Kolkata, West Bengal

Child Marriage and Trafficking: A Rampant Evil in West Bengal

At the age of 14, Priti's world was about to change drastically. She lived in the Sunderbans, a harsh terrain where poverty was rampant. Priti's parents, who were daily wage earners, dreamed of getting their children out of the tiny islands and into the civilized towns and cities. However, poverty attracts dream-sellers, and in Priti's case, it was her not-so-distant relatives who offered to marry her off to Kolkata. The proposed groom was a stranger, but he was well-to-do, so Priti would have a 'decent' life, and for her parents, that was enough. Fortunately, the local NGO Angikar's office was alerted about the imminent trafficking, and they managed to prevent it at the last minute. Priti's world today is still marked by just an alphabet, but at least she is safe.
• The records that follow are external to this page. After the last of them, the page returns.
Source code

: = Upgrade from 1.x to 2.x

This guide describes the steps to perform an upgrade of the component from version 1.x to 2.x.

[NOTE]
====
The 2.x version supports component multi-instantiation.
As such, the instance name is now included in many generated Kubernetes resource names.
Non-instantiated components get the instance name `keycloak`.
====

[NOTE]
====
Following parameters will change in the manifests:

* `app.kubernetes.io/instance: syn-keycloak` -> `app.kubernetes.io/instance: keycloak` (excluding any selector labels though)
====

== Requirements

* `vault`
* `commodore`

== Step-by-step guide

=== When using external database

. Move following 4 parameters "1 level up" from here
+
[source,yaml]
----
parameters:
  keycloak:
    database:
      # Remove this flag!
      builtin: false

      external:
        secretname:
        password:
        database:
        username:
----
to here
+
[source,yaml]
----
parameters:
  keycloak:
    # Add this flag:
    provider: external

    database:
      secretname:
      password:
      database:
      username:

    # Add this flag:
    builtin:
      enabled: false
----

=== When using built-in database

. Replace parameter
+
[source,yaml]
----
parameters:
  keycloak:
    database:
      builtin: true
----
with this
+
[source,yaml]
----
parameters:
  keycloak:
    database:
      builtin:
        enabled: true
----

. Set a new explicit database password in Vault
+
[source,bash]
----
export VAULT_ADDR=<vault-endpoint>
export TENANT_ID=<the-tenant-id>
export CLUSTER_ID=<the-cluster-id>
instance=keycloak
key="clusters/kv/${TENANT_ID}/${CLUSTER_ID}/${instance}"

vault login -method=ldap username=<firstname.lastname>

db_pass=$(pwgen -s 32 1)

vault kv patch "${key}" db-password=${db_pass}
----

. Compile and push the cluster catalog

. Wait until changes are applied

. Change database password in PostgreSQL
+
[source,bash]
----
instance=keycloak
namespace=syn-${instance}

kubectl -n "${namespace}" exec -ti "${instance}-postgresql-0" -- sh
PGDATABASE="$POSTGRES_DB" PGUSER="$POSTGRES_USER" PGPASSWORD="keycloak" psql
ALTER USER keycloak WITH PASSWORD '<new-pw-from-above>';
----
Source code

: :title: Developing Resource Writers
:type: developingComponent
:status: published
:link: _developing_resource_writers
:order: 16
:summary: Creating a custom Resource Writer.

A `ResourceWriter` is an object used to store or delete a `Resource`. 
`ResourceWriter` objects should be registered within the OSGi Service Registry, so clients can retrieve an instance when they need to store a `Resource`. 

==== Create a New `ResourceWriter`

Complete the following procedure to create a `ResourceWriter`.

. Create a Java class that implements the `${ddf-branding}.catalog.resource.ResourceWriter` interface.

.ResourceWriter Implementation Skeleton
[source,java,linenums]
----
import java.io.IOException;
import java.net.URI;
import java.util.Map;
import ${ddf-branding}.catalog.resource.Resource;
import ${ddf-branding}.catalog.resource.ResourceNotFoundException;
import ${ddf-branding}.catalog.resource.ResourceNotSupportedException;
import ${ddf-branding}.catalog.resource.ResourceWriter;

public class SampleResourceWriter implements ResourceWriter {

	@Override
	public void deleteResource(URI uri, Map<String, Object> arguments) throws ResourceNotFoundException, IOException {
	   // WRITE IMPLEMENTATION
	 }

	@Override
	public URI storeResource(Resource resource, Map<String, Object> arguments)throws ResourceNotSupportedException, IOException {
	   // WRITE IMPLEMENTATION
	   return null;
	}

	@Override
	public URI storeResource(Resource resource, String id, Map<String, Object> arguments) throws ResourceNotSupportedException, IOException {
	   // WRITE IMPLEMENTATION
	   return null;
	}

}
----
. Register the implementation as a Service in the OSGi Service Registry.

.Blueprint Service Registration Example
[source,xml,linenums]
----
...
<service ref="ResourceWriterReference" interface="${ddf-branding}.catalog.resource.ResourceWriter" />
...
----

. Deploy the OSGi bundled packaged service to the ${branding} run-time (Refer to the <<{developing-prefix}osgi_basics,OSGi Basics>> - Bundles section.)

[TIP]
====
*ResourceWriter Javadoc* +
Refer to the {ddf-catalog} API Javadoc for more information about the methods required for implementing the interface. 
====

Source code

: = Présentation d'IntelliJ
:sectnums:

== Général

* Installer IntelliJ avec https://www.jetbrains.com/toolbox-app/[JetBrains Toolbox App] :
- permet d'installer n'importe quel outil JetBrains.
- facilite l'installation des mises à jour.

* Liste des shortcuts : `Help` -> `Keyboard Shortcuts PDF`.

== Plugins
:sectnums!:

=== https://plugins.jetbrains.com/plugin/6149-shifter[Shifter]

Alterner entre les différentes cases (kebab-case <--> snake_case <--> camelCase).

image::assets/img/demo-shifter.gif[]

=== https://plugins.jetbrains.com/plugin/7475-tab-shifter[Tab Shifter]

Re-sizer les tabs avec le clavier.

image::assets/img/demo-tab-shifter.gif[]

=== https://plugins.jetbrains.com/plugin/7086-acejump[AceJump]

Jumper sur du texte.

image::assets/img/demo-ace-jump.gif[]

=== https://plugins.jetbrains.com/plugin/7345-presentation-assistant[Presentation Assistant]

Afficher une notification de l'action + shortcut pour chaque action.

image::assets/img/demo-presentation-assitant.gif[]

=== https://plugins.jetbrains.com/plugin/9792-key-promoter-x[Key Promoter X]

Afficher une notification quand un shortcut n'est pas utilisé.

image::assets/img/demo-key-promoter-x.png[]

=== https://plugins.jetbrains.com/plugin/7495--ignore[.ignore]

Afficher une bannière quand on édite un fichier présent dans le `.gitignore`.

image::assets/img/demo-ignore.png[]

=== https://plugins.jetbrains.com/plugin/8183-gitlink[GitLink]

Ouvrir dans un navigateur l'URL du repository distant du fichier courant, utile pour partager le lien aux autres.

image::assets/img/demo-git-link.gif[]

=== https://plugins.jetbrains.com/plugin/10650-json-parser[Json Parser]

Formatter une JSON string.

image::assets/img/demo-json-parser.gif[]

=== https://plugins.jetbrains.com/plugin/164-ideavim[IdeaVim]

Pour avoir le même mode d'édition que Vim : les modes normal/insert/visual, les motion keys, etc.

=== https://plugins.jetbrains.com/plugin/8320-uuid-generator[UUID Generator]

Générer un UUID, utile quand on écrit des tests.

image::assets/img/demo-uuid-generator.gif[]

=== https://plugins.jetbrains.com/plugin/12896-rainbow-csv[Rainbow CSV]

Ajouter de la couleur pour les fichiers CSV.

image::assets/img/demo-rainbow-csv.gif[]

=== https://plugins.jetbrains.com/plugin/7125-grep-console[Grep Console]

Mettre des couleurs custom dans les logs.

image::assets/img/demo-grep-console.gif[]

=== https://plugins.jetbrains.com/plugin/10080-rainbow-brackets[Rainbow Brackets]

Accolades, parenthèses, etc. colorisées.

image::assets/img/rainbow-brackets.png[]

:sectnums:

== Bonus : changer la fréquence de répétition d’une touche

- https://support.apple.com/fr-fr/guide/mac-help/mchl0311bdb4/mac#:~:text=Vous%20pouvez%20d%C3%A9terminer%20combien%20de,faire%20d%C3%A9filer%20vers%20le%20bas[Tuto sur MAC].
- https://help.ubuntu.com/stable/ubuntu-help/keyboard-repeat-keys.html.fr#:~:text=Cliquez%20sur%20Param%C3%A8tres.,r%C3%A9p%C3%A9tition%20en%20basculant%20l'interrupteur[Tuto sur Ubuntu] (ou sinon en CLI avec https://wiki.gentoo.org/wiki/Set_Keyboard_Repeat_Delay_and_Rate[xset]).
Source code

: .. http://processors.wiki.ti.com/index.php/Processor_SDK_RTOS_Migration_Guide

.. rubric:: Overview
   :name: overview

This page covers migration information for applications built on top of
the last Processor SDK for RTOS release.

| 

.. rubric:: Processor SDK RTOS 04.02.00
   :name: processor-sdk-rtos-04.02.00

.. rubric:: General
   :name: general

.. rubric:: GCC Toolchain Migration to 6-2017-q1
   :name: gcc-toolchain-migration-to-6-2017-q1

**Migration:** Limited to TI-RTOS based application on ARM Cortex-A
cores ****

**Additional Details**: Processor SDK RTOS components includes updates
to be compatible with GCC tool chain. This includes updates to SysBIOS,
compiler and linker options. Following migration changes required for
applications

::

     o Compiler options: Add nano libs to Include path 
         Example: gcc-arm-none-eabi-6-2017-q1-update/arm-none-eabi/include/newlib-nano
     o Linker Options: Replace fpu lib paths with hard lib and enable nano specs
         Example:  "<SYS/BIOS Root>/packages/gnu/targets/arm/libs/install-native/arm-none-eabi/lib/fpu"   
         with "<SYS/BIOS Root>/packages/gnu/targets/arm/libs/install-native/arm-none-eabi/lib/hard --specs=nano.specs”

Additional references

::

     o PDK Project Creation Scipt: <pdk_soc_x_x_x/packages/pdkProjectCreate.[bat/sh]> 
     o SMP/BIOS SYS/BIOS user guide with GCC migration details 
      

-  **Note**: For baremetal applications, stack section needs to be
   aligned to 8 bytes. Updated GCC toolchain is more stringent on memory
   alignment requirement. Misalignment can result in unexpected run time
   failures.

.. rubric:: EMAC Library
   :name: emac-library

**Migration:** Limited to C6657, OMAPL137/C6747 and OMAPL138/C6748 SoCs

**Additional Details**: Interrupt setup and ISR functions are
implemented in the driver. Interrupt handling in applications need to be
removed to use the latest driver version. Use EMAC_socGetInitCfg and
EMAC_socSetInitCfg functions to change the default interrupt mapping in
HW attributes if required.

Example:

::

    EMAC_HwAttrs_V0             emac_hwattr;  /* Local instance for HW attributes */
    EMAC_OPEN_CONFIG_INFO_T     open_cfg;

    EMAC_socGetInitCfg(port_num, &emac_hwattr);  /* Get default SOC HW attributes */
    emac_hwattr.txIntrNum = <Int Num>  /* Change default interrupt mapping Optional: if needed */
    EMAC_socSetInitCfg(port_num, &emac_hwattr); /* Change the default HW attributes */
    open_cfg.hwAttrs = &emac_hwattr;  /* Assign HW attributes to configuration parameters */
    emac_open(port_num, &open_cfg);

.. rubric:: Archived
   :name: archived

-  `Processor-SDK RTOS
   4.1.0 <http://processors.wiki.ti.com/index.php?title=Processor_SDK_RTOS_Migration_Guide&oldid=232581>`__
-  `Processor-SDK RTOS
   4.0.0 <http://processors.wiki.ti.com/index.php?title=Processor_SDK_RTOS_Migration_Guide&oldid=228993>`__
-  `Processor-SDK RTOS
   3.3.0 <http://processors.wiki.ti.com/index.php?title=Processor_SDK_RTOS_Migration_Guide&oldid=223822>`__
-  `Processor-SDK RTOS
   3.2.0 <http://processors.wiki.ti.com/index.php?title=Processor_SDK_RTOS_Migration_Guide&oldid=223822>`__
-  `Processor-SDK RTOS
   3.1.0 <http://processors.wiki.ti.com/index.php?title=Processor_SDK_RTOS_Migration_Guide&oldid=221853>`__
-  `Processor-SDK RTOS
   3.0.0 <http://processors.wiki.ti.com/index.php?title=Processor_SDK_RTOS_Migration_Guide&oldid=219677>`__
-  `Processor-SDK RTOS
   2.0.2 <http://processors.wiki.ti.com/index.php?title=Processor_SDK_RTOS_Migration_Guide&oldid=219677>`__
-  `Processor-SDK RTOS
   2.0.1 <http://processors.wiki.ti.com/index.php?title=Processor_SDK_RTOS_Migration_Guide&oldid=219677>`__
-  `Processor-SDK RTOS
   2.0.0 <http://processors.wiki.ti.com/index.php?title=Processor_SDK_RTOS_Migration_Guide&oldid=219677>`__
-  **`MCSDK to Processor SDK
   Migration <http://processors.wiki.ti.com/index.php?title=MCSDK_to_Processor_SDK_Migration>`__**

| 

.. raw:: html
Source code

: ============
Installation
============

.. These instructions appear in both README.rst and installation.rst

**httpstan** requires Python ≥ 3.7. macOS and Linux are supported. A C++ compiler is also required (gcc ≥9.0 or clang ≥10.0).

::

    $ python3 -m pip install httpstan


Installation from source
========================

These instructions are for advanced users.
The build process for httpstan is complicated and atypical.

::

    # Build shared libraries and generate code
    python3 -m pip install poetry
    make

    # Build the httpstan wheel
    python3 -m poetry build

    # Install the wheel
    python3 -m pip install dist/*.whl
In West Bengal, child marriage and girl trafficking are widespread in the rural areas. The state is statistically the most unsafe for women, registering the highest number of cases of gender violence, according to the National Crime Bureau Report 2012. West Bengal is among the worst five states in the country when it comes to child marriage. In many districts, every second girl is married off before they reach 18, with districts such as Murshidabad, Birbhum, Malda, and Purulia being the worst off. The UNICEF data for 2011 is equally shocking, with the total number of underage married girls in Bengal between 2007 and 2008 being 27,082 - the second-highest in the country.

Child marriage is often a ploy for trafficking girls, with the most vulnerable districts being Darjeeling, Jalpaiguri, Cooch Behar, and Malda in the north, and North 24 Parganas and South 24 Parganas in the south. The other contributing factors are rural poverty and the social pressure to wed off girls early. Since most cases of trafficking go unreported, it makes rescue and prevention all the more difficult. Nine districts in West Bengal share porous borders with Bangladesh and Nepal, which explains the increased incidence of child trafficking.

The state government needs to be proactive in detecting, preventing, and punishing perpetrators of child marriage and trafficking. Rather than a complaint-based reactive role, they must take measures to eradicate this evil from the grassroots level.